Otilia fue a las Carmelitas. Tras la comunión dejó el cole: le diagnosticaron un tumor blanco en una pierna y pasó su niñez entre escayolas y operaciones en Madrid. Sin embargo, fue todo superación y trabajó durante 47 años.

En casa de los Blanco eran, con Otilia, nueve hermanos: Nino, Rosita, Carmen, Pepi, Elías, Teodoro, Rufino y Candi. En los 40, la peluquería de más fama de Cáceres eran Las Manolitas, que estaba en la Clavellina. Así que el padre de Otilia pensó que un salón así podría ser un buen negocio para sus hijos. Entonces decidió enviar a Rosita a Madrid para que se formara durante un año con Alfredo, un peluquero muy conocido en la Gran Vía.

De vuelta a Cáceres, en 1948, se abriría en Moret, en el edificio de la Banca Sánchez, Peluquería Rosita, que tenía dos espejos, dos sillones de barbero, un lavabo, sala de espera y teléfono de tres números. La llevaban Rosita y Carmen. Cuando Rosita se casó con el futbolista Vicente Romero y se fue a vivir a Madrid, el resto de hermanos continuó con la empresa, a la que llamaron Hermanos Blanco y que durante seis décadas marcó una época y creó escuela.

Nino, Candi, Pepi y Chiqui también aprendieron el oficio. Pasaron por la academia de Carlos Viadero en la Puerta del Sol, dejaron la casa de los Sánchez y abrieron dos peluquerías, una en Doctor Marañón (la decoró Dan, que trabajaba con Civantos), la otra en el edificio Norba (que decoró Antonio López). Era tan bonita que la gente entraba a verla como si de un museo se tratara: paredes de terciopelo verde agua, ocho tocadores, sala de los tintes, máquina registradora... Las oficialas Isabel, Maruchi, Toñi, Nieves, Merche, Mariluz, Tomasi... Desfiles en Madrid, el rubio ceniza, ondas con tenacillas...
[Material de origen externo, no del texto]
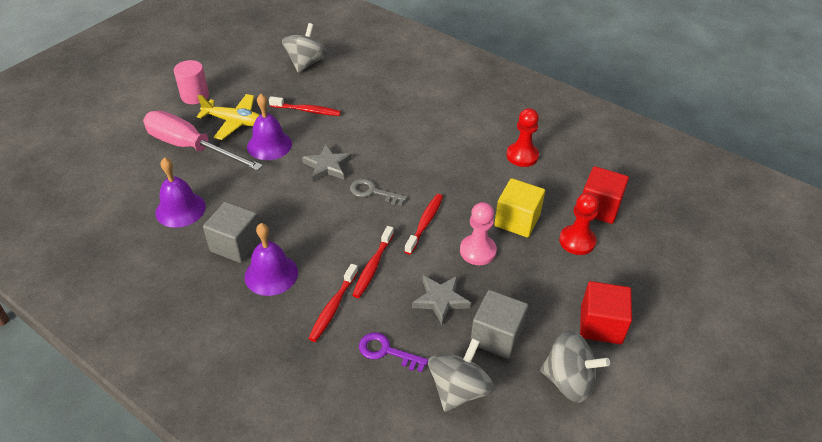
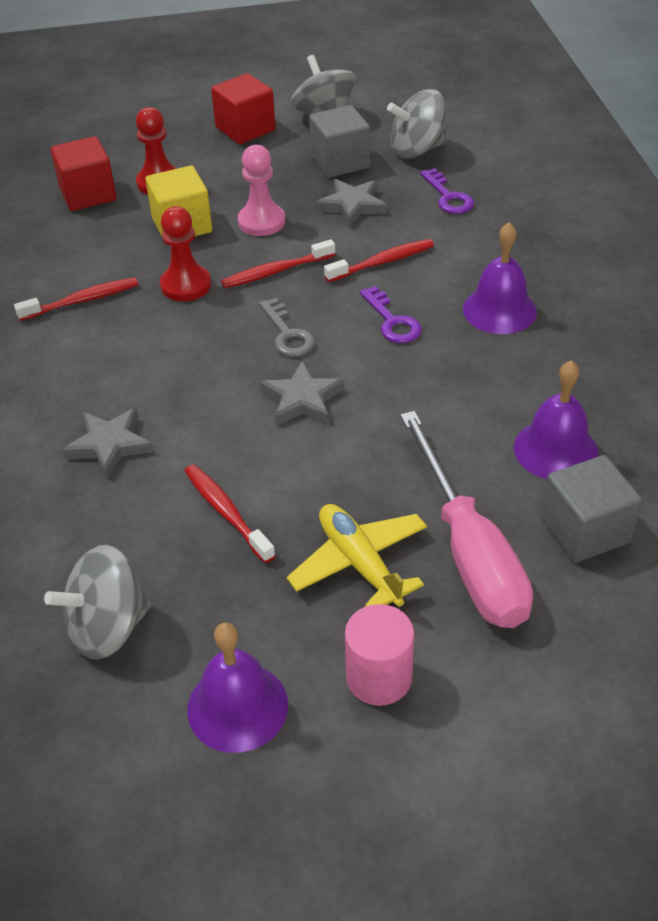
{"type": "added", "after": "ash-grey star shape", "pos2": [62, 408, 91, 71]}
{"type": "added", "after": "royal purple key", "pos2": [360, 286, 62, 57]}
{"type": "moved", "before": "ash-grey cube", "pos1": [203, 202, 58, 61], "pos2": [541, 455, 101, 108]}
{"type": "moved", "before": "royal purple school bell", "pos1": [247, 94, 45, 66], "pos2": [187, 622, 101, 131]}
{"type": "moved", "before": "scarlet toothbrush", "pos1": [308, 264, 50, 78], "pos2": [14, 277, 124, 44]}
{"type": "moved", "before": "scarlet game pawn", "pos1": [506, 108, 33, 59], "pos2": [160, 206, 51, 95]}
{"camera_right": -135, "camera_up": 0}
Ella, dos veces al año salía de la cocina del hoy río seco de la Ribera y se sentía como una reina. Mientras la peinaban pensaba en sus hijos, adultos a los que pese a la adversidad hizo personas de bien. Mientras, en el hilo musical de la peluquería sonaba la melodía: ‘Y yo subiré a las estrellas cuando tú me llames. Y ahí te esperaré toda la vida, hasta mi muerte. Y yo te veré. Serás mi gloria, mi destino y mi amanecer’.